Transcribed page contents
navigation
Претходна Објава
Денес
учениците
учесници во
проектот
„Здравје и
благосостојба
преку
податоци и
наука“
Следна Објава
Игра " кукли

Work instruction.
Put the lines from all the entries into a numbered list, leaving out any blank lines.

Answer to this task.
1. navigation
2. Претходна Објава
3. Денес
4. учениците
5. учесници во
6. проектот
7. „Здравје и
8. благосостојба
9. преку
10. податоци и
11. наука“
12. Следна Објава
13. Игра " кукли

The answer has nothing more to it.